Monday, October 4, 2010

At Home: A Short History of Private Life by Bill Bryson

One of the most appealing qualities a person can possess is curiosity, and Bill Bryson has it by the bucketful. Which of course, makes him one of the most delightful and insightful writers around. Not only is Mr. Bryson insatiably curious, but he draws us in through his enthusiasm, his wit, and the pure beauty of his writing. Not since discovering P.G. Wodehouse during my freshman year of high school have I laughed out loud simply at the way a writer rubbed two words together.

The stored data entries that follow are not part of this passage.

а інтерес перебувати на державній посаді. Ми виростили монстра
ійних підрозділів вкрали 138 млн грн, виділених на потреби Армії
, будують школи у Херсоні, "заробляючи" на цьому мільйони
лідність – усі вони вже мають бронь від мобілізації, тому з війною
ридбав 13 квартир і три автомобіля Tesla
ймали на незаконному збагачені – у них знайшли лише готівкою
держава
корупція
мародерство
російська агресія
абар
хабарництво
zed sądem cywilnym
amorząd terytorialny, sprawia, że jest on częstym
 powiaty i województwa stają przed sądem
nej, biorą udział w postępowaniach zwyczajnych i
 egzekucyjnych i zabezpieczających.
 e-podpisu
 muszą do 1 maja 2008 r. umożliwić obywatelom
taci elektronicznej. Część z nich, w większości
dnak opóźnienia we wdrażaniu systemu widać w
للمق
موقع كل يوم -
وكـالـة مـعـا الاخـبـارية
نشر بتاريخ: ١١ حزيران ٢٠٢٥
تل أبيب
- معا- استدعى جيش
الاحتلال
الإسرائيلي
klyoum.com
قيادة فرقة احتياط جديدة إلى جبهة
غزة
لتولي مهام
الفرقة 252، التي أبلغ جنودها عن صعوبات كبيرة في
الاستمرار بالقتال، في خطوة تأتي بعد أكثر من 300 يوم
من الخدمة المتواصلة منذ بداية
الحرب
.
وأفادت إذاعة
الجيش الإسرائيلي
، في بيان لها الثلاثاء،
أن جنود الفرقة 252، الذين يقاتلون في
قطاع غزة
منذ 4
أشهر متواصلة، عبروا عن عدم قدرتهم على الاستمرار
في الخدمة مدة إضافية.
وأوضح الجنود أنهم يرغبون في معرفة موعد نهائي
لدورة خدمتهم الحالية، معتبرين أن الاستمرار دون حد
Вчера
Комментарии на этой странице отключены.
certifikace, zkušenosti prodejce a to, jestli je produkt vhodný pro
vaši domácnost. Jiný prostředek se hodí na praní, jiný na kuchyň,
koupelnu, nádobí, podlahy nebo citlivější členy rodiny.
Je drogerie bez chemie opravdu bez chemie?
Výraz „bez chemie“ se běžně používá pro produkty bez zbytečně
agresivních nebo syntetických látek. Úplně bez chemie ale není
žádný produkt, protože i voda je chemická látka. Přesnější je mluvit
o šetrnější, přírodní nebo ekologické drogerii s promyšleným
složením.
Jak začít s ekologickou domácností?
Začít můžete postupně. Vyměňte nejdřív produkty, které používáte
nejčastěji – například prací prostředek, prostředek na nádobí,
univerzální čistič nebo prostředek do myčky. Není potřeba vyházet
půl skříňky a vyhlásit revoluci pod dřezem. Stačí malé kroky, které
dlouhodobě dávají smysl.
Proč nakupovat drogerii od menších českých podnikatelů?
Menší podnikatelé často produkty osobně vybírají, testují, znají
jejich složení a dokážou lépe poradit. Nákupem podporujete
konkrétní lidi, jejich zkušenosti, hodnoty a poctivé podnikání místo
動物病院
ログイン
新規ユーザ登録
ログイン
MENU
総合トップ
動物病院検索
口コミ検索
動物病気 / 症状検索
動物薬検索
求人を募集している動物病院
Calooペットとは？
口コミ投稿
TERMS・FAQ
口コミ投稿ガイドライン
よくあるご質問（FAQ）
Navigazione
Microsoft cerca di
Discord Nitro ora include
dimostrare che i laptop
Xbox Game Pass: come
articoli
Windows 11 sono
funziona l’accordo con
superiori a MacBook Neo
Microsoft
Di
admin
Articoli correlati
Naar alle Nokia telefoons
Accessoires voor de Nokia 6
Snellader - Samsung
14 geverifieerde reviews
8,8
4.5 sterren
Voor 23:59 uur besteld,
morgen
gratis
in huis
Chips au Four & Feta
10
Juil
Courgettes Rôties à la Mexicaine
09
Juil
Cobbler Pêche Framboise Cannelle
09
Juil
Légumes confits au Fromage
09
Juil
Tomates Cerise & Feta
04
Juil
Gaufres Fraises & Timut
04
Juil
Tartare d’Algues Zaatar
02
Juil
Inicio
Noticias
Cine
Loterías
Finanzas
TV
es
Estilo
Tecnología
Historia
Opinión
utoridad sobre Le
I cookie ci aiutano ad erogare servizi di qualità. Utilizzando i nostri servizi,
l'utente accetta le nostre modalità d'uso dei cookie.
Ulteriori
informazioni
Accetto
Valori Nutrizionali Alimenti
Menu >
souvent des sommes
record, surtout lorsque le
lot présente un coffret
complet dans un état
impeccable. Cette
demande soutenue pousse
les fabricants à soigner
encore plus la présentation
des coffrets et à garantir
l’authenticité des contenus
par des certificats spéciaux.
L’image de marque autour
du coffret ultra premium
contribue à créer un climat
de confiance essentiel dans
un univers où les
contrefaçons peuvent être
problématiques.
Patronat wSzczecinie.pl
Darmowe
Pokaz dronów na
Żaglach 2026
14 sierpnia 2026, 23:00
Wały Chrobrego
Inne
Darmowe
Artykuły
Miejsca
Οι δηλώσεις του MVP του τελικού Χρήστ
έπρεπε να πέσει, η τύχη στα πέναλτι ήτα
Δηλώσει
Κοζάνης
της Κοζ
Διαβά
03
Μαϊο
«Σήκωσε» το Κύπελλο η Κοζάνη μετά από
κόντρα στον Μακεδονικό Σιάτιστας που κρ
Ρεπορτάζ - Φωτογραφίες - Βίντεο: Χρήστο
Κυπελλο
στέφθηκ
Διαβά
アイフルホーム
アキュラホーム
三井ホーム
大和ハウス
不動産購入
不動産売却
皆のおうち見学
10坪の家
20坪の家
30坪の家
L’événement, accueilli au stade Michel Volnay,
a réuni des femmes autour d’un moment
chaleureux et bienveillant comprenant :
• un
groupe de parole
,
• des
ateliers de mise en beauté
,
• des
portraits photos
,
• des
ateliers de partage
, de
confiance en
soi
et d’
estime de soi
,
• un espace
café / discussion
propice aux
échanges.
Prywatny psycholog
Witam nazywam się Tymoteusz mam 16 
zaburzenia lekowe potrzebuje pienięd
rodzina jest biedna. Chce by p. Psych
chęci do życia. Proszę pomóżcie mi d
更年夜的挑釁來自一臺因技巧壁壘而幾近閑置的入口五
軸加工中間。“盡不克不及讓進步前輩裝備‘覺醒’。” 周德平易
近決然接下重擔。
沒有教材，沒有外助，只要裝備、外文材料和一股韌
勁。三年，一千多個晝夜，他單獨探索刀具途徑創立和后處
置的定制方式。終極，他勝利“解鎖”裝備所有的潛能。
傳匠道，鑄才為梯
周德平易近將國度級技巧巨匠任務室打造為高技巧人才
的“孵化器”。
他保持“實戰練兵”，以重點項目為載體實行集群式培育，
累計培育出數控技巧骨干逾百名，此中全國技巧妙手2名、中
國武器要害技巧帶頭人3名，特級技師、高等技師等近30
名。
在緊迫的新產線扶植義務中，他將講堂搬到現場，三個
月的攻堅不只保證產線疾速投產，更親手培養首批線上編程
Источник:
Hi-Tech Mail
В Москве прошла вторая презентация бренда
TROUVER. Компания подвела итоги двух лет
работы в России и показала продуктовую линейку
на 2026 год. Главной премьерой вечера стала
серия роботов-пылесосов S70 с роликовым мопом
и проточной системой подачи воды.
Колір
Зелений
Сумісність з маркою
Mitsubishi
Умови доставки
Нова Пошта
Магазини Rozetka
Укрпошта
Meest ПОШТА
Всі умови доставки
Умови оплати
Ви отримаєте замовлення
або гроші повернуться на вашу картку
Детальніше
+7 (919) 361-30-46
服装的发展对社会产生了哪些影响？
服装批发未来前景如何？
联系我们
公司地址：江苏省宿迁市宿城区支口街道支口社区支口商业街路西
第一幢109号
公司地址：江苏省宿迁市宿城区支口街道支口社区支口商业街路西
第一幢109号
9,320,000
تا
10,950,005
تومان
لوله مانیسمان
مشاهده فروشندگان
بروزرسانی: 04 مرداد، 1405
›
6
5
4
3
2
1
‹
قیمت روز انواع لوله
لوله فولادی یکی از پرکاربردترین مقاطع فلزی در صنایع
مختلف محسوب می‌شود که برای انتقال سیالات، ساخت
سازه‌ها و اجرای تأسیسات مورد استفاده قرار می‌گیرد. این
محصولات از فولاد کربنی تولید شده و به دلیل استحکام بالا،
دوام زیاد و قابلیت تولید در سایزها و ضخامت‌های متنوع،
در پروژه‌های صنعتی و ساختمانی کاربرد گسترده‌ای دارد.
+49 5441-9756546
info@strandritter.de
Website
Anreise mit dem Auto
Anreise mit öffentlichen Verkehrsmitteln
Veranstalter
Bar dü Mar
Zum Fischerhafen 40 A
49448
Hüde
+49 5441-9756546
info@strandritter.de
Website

In his latest outing, Mr. Bryson has given us the entire history of private life, without ever leaving the 150 year old rectory he calls home located in Norfolk, England. Moving from room to room in his house and discussing the contents, the development of its purpose, the architecture, the servants, the lighting, the furnishings, and the people who used the room, we learn about the development of the heart of a people: the homes of the people who live there.

One of the gifts of the book is its many small segues. One never knows where Bill Bryson will take you, but it’s always an amazing ride. One such example is the Nursery. The discussion of the nursery involves a look at infant mortality, child labor laws, domestic missionary work and the reforms of the Poor Laws, children’s place in society (even the wealthy ones), public schools and Charles Darwin.

And then there is the humor. In a typical passage describing Clergymen who made significant contributions to history, Bryson writes:

"In Dorset, the perkily named Octavius Pickard-Cambridge became the world’s leading authority on spiders while his contemporary the Reverend William Shepherd wrote a history of dirty jokes. John Clayton of Yorkshire gave the first practical demonstration of gas lighting. The Reverend George Garrett, of Manchester, invented the submarine. Adam Buddle, a botanist vicar in Essex, was the eponymous inspiration for the flowering buddleia. The Revered John Mackenzie Bacon of Berkshire was a pioneering hot air balloonist and the father of aerial photography. Sabine Baring-Gould wrote the hymn “Onward, Christian Solders” and, more unexpectedly, the first novel to feature a werewolf. The Revered Robert Stephen Hawker of Cornwall wrote poetry of distinction and was much admired by Longfellow and Tennyson, though he slightly alarmed his parishioners by wearing a pink fez and passing much of his life under the powerfully serene influence of opium."

If The New York Review of Books had a Sexiest Man Alive issue, Bill Bryson would be on the cover every year.

Many readers are familiar with Bill Bryson through his earlier works: A Walk in the Woods, In a Sunburned Country, The Life and Times of the Thunderbolt Kid. For them, a new book by Bryson is always a cause for celebration. A chance to spend a few hours in the company of this charming guide is an opportunity to be savored.